Hackers must be dealt with heavily. Foreign hackers breached a U.S. aeronautical organization by exploiting vulnerabilities in IT software from the company Zoho, the U.S. government warned.
The U.S. Cybersecurity and Infrastructure Security Agency published a joint cybersecurity advisory warning of the threats with the FBI and U.S. Cyber Command. "This [advisory] provides information on an incident at an Aeronautical Sector organization, with malicious activity occurring as early as January 2023," CISA said in the statement.

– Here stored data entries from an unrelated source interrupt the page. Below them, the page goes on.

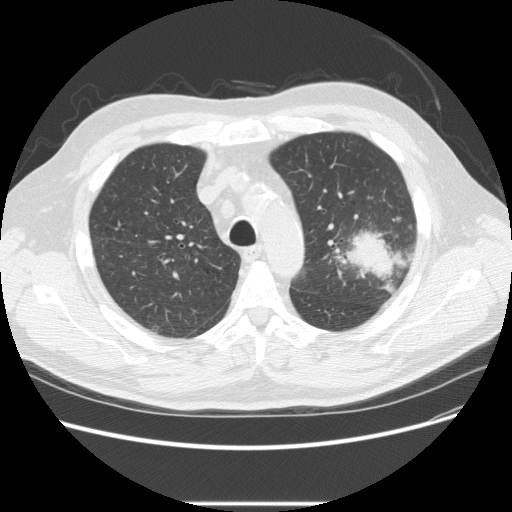
Low-dose screening chest CT, one axial slice. Slice 170 of 233 in the series (ordered by position). 120 kVp. Lung window (W 1500 / L -600 HU). 512 × 512 image matrix, field of view 380 × 380 mm.
Annotated regions visible in this slice (outlined manually by an expert reader):
- lesion 1 (tumor, upper lobe of left lung): bounding box [x1, y1, x2, y2] px = [346, 227, 399, 281]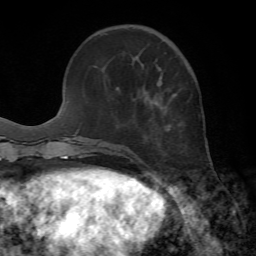
Breast MRI, one axial slice; position 18 of 72 along the scan axis; cropped to one breast; dynamic contrast-enhanced series, time point 2 of 7 at this slice position (early post-contrast); 1.5 T; TE 4.2 ms, TR 8.7 ms; 2.2 mm slice thickness; 256 × 256 image matrix. Female patient.
Annotated regions visible in this slice (semi-automatic segmentation, software-assisted and operator-edited):
- enhancing-tissue mask used for the functional tumour volume (all voxels passing the contrast-enhancement thresholds inside the analysis volume; usually the tumour): box from (x=167, y=125) to (x=170, y=131) px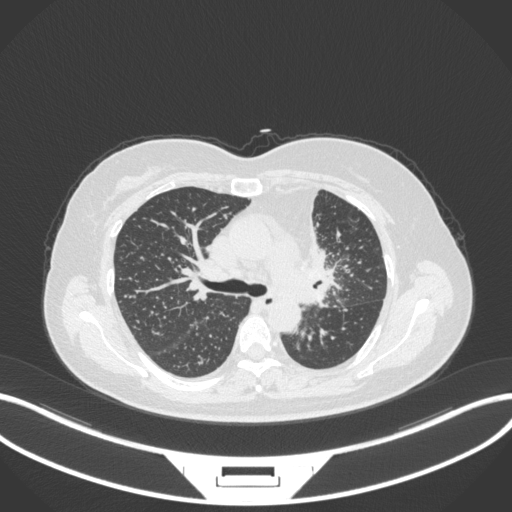
Chest CT, one axial slice. Position 215 of 348 along the scan axis. 120 kVp. Lung window (W 1500 / L -600 HU). 1 mm slice thickness. 512 × 512 image matrix, field of view 400 × 400 mm. Female patient, age 49 years. From the clinical record (not read from this slice): clinical TNM (as recorded): T1c N0 M1.
Structures marked on this image (rectangle marked by the reading radiologist):
- lung tumour (recorded histology: adenocarcinoma): bounding box <293,215,342,309> (left, top, right, bottom; pixels)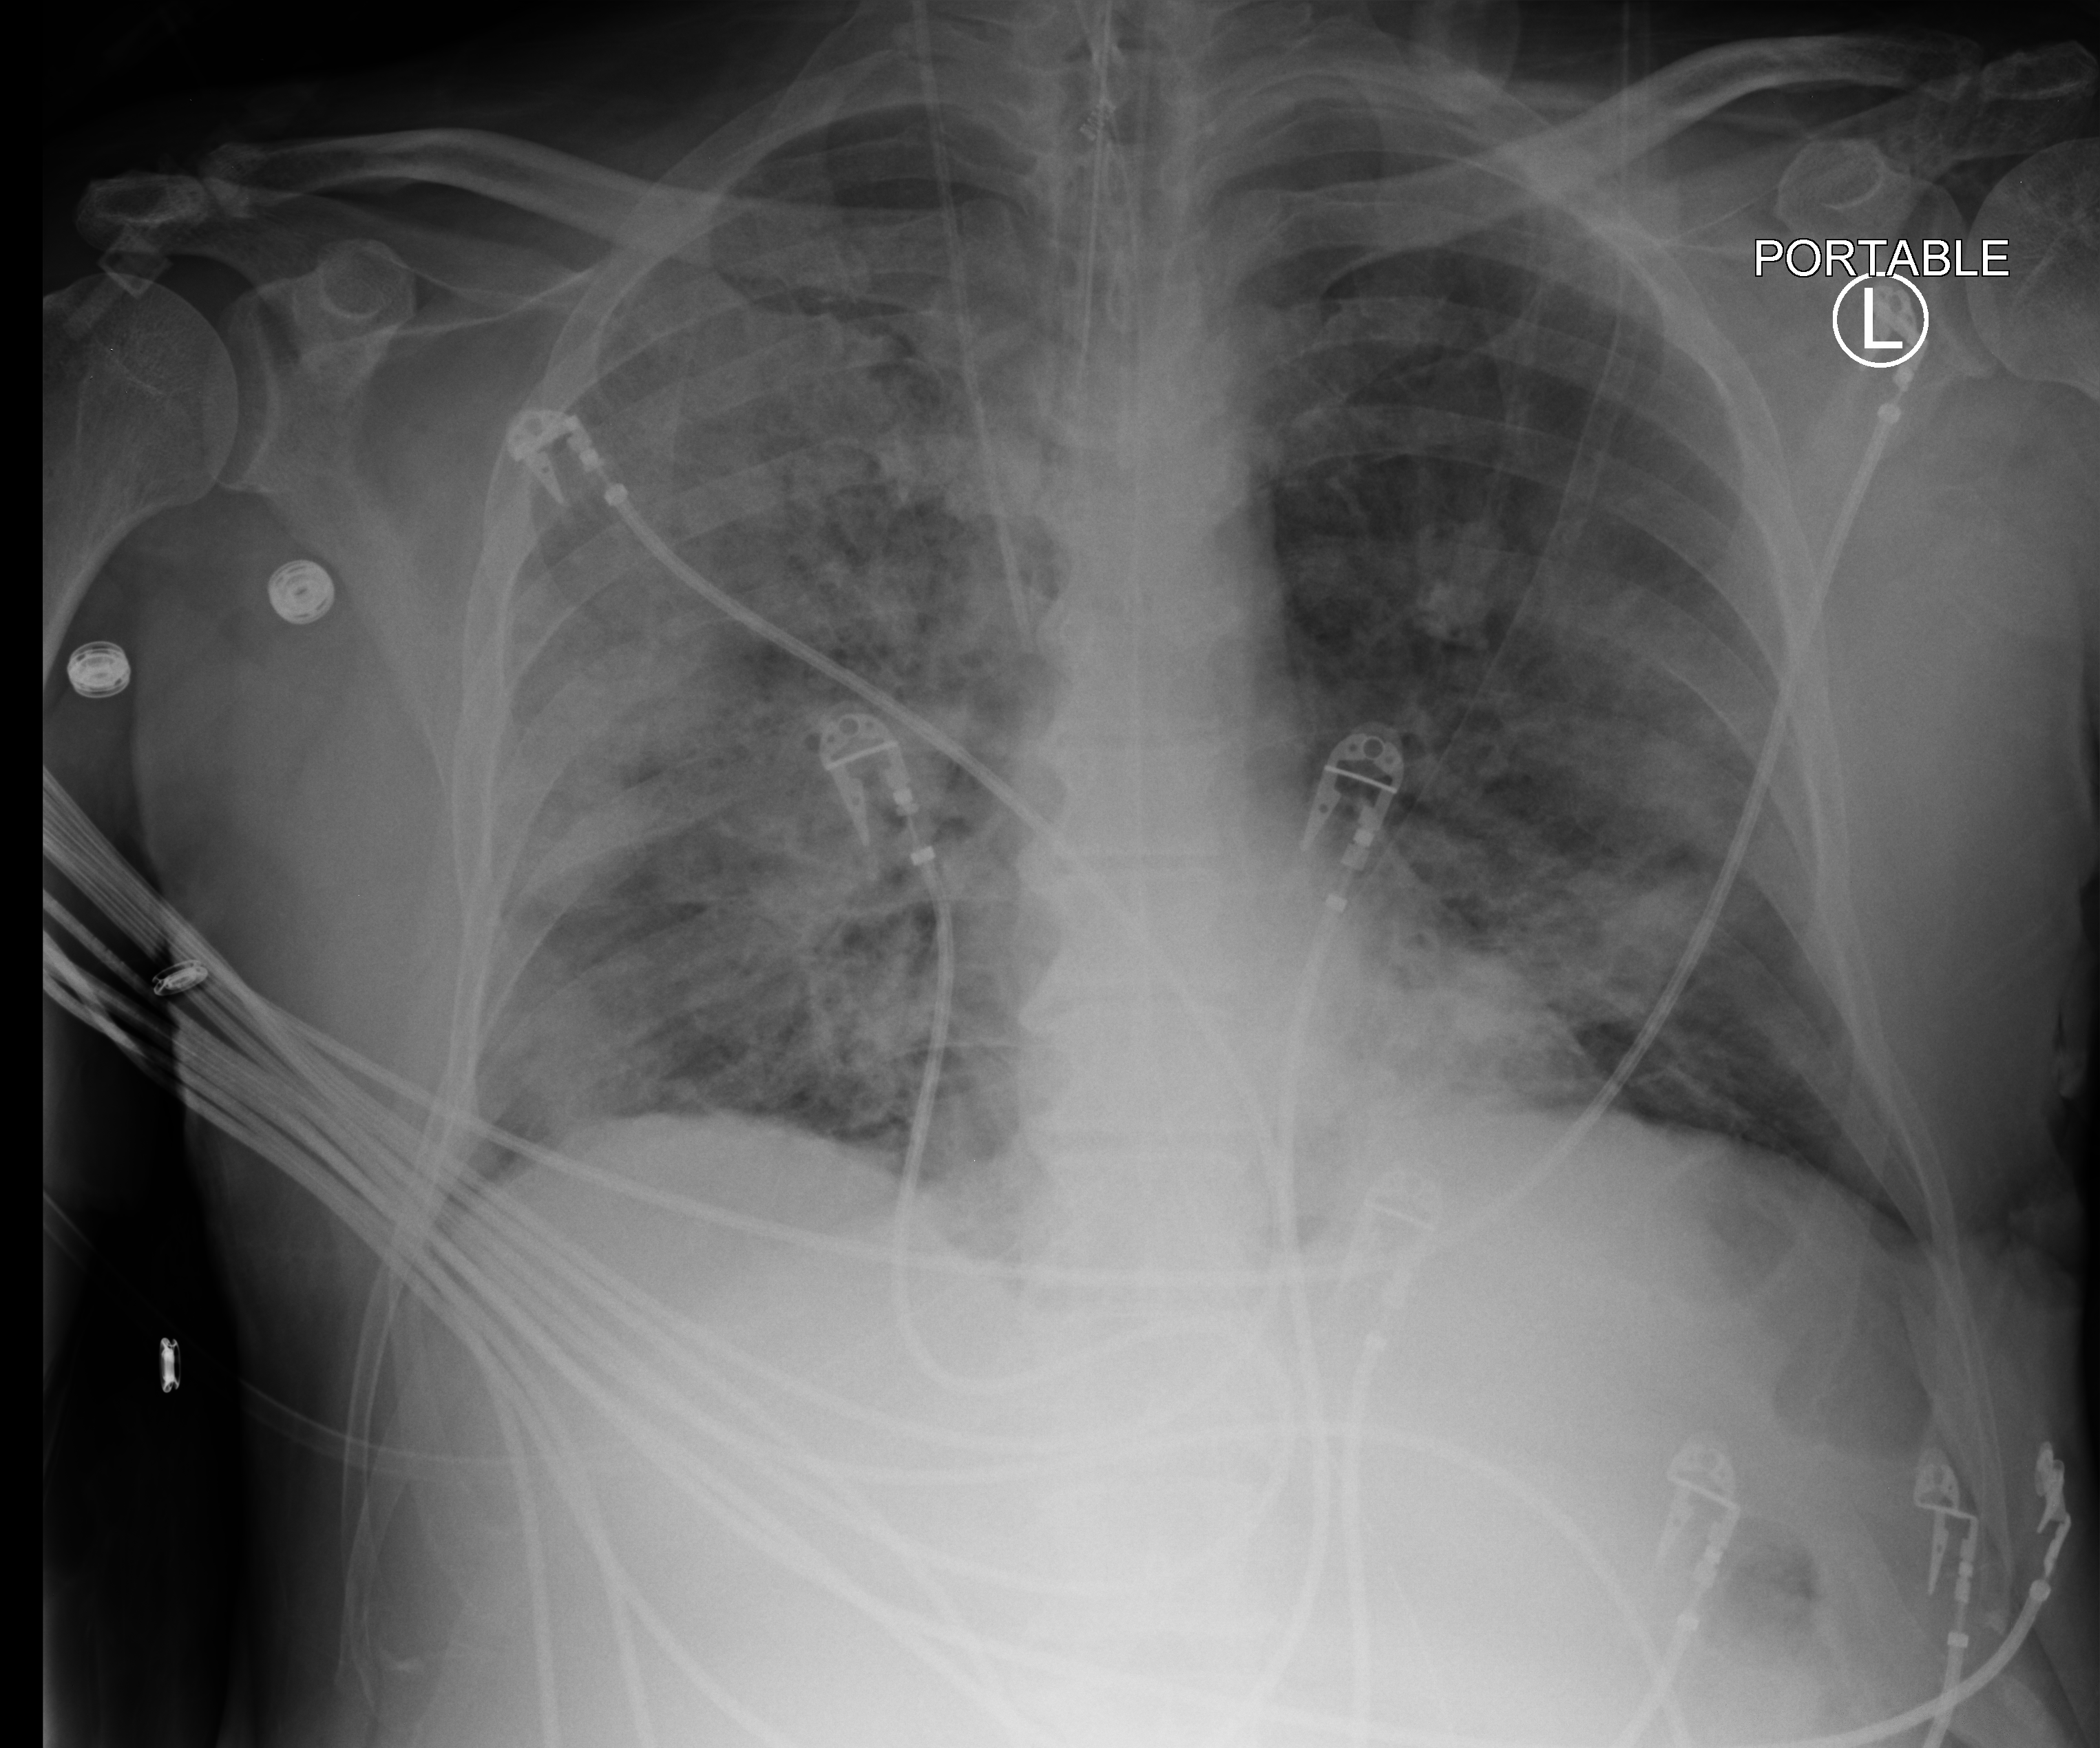
Bedside chest radiograph (computed radiography); anteroposterior (AP) projection. Patient hospitalised with COVID-19; male, aged 60–74 years.
Admission-level facts for this patient (not findings on this image; timing relative to this image not recorded): admitted to intensive care during this hospital stay: yes.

CISA said the hackers, described as "nation-state advanced persistent threat actors," had gained unauthorized access to the software Zoho ManageEngine ServiceDesk Plus. The exploits are known as "CVE-2022-47966 and CVE-2022-42475." "Advance persistent threat actors often scan internet-facing devices for vulnerabilities that can be easily exploited and will continue to do so," U.S. Cyber Command said in a separate release.
According to the industry publications The Hacker News and Bleeping Computer, the U.S. Cyber Command statement hinted at the involvement of Iranian hackers. CISA advised all organizations that could be affected to report suspicious or criminal activity to the FBI. In January, CISA added the CVE-2022-47966 to its Known Exploited Vulnerabilities Catalog, which effectively ordered federal agencies to secure their systems against the particular exploit.